MATERIAL FOR THIS TASK Start Marker

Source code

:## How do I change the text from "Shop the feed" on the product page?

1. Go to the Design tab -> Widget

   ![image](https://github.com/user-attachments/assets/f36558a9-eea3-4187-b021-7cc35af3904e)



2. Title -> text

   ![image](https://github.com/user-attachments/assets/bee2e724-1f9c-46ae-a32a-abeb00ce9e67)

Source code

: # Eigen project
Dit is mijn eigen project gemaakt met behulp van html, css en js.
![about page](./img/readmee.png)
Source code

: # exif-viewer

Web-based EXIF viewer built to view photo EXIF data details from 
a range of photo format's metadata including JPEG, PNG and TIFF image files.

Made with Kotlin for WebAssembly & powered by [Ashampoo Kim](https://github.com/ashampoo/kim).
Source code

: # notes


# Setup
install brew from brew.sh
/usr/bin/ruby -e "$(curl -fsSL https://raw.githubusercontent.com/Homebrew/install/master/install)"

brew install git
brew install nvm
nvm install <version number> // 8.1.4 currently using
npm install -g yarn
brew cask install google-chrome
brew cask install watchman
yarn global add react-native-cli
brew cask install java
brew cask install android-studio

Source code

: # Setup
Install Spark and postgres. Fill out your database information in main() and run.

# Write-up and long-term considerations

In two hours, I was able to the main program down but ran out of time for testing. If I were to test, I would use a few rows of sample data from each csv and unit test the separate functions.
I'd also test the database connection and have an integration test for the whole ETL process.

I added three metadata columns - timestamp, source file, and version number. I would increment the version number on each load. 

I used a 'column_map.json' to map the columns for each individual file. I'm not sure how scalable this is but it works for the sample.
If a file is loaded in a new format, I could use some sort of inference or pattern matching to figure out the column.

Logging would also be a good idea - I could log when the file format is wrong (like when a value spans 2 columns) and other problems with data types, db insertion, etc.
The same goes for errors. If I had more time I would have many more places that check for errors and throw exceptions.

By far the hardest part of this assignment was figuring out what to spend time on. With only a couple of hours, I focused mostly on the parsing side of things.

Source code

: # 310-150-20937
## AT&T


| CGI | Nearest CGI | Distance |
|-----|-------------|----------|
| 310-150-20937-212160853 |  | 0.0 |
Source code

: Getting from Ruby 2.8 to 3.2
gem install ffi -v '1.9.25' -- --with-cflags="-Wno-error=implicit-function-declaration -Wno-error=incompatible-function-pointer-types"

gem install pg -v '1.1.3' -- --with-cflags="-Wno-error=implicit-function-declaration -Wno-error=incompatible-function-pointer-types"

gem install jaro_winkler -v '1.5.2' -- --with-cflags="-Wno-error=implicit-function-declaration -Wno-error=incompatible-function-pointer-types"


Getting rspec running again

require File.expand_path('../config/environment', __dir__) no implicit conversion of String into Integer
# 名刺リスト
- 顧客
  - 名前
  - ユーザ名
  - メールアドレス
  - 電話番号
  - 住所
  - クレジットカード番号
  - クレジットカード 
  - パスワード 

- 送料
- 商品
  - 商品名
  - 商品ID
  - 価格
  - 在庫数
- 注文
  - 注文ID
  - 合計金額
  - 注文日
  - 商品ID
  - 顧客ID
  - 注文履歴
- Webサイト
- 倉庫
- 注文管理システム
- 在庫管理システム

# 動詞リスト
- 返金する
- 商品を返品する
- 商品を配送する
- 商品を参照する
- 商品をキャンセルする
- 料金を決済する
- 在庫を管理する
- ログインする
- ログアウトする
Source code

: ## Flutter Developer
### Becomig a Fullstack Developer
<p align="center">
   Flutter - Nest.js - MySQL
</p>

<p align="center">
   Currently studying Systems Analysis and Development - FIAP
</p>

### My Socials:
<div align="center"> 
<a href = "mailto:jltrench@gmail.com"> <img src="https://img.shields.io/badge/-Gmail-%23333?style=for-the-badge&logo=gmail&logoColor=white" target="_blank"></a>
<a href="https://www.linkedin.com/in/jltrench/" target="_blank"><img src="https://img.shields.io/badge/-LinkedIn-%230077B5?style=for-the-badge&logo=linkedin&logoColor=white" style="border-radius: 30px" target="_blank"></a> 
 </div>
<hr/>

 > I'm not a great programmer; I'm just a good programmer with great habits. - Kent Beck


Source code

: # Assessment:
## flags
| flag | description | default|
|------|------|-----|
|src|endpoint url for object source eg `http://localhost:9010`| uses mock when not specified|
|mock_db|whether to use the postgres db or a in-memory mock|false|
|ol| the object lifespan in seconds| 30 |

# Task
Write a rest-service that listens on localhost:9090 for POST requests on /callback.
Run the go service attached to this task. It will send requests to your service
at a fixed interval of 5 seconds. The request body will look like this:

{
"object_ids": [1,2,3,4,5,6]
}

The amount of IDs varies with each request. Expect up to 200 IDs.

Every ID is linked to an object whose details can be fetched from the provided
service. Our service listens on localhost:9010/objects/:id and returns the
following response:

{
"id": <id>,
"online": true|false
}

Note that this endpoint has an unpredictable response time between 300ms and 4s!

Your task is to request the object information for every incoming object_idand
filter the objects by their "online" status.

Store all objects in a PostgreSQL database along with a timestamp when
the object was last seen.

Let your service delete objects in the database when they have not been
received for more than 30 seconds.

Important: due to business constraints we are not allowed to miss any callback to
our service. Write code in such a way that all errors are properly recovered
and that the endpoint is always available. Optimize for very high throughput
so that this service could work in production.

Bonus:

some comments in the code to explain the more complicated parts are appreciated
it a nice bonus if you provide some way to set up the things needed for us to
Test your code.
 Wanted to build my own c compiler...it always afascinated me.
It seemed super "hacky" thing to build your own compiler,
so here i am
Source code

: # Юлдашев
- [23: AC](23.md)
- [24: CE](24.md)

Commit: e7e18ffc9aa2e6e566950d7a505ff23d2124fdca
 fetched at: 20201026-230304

MATERIAL FOR THIS TASK End Marker

WORK REQUIRED »
Set down each entry from above once more, exactly as written.

TASK RESULT »
Source code

:## How do I change the text from "Shop the feed" on the product page?

1. Go to the Design tab -> Widget

   ![image](https://github.com/user-attachments/assets/f36558a9-eea3-4187-b021-7cc35af3904e)



2. Title -> text

   ![image](https://github.com/user-attachments/assets/bee2e724-1f9c-46ae-a32a-abeb00ce9e67)

Source code

: # Eigen project
Dit is mijn eigen project gemaakt met behulp van html, css en js.
![about page](./img/readmee.png)
Source code

: # exif-viewer

Web-based EXIF viewer built to view photo EXIF data details from 
a range of photo format's metadata including JPEG, PNG and TIFF image files.

Made with Kotlin for WebAssembly & powered by [Ashampoo Kim](https://github.com/ashampoo/kim).
Source code

: # notes


# Setup
install brew from brew.sh
/usr/bin/ruby -e "$(curl -fsSL https://raw.githubusercontent.com/Homebrew/install/master/install)"

brew install git
brew install nvm
nvm install <version number> // 8.1.4 currently using
npm install -g yarn
brew cask install google-chrome
brew cask install watchman
yarn global add react-native-cli
brew cask install java
brew cask install android-studio

Source code

: # Setup
Install Spark and postgres. Fill out your database information in main() and run.

# Write-up and long-term considerations

In two hours, I was able to the main program down but ran out of time for testing. If I were to test, I would use a few rows of sample data from each csv and unit test the separate functions.
I'd also test the database connection and have an integration test for the whole ETL process.

I added three metadata columns - timestamp, source file, and version number. I would increment the version number on each load. 

I used a 'column_map.json' to map the columns for each individual file. I'm not sure how scalable this is but it works for the sample.
If a file is loaded in a new format, I could use some sort of inference or pattern matching to figure out the column.

Logging would also be a good idea - I could log when the file format is wrong (like when a value spans 2 columns) and other problems with data types, db insertion, etc.
The same goes for errors. If I had more time I would have many more places that check for errors and throw exceptions.

By far the hardest part of this assignment was figuring out what to spend time on. With only a couple of hours, I focused mostly on the parsing side of things.

Source code

: # 310-150-20937
## AT&T


| CGI | Nearest CGI | Distance |
|-----|-------------|----------|
| 310-150-20937-212160853 |  | 0.0 |
Source code

: Getting from Ruby 2.8 to 3.2
gem install ffi -v '1.9.25' -- --with-cflags="-Wno-error=implicit-function-declaration -Wno-error=incompatible-function-pointer-types"

gem install pg -v '1.1.3' -- --with-cflags="-Wno-error=implicit-function-declaration -Wno-error=incompatible-function-pointer-types"

gem install jaro_winkler -v '1.5.2' -- --with-cflags="-Wno-error=implicit-function-declaration -Wno-error=incompatible-function-pointer-types"


Getting rspec running again

require File.expand_path('../config/environment', __dir__) no implicit conversion of String into Integer
# 名刺リスト
- 顧客
  - 名前
  - ユーザ名
  - メールアドレス
  - 電話番号
  - 住所
  - クレジットカード番号
  - クレジットカード 
  - パスワード 

- 送料
- 商品
  - 商品名
  - 商品ID
  - 価格
  - 在庫数
- 注文
  - 注文ID
  - 合計金額
  - 注文日
  - 商品ID
  - 顧客ID
  - 注文履歴
- Webサイト
- 倉庫
- 注文管理システム
- 在庫管理システム

# 動詞リスト
- 返金する
- 商品を返品する
- 商品を配送する
- 商品を参照する
- 商品をキャンセルする
- 料金を決済する
- 在庫を管理する
- ログインする
- ログアウトする
Source code

: ## Flutter Developer
### Becomig a Fullstack Developer
<p align="center">
   Flutter - Nest.js - MySQL
</p>

<p align="center">
   Currently studying Systems Analysis and Development - FIAP
</p>

### My Socials:
<div align="center"> 
<a href = "mailto:jltrench@gmail.com"> <img src="https://img.shields.io/badge/-Gmail-%23333?style=for-the-badge&logo=gmail&logoColor=white" target="_blank"></a>
<a href="https://www.linkedin.com/in/jltrench/" target="_blank"><img src="https://img.shields.io/badge/-LinkedIn-%230077B5?style=for-the-badge&logo=linkedin&logoColor=white" style="border-radius: 30px" target="_blank"></a> 
 </div>
<hr/>

 > I'm not a great programmer; I'm just a good programmer with great habits. - Kent Beck


Source code

: # Assessment:
## flags
| flag | description | default|
|------|------|-----|
|src|endpoint url for object source eg `http://localhost:9010`| uses mock when not specified|
|mock_db|whether to use the postgres db or a in-memory mock|false|
|ol| the object lifespan in seconds| 30 |

# Task
Write a rest-service that listens on localhost:9090 for POST requests on /callback.
Run the go service attached to this task. It will send requests to your service
at a fixed interval of 5 seconds. The request body will look like this:

{
"object_ids": [1,2,3,4,5,6]
}

The amount of IDs varies with each request. Expect up to 200 IDs.

Every ID is linked to an object whose details can be fetched from the provided
service. Our service listens on localhost:9010/objects/:id and returns the
following response:

{
"id": <id>,
"online": true|false
}

Note that this endpoint has an unpredictable response time between 300ms and 4s!

Your task is to request the object information for every incoming object_idand
filter the objects by their "online" status.

Store all objects in a PostgreSQL database along with a timestamp when
the object was last seen.

Let your service delete objects in the database when they have not been
received for more than 30 seconds.

Important: due to business constraints we are not allowed to miss any callback to
our service. Write code in such a way that all errors are properly recovered
and that the endpoint is always available. Optimize for very high throughput
so that this service could work in production.

Bonus:

some comments in the code to explain the more complicated parts are appreciated
it a nice bonus if you provide some way to set up the things needed for us to
Test your code.
 Wanted to build my own c compiler...it always afascinated me.
It seemed super "hacky" thing to build your own compiler,
so here i am
Source code

: # Юлдашев
- [23: AC](23.md)
- [24: CE](24.md)

Commit: e7e18ffc9aa2e6e566950d7a505ff23d2124fdca
 fetched at: 20201026-230304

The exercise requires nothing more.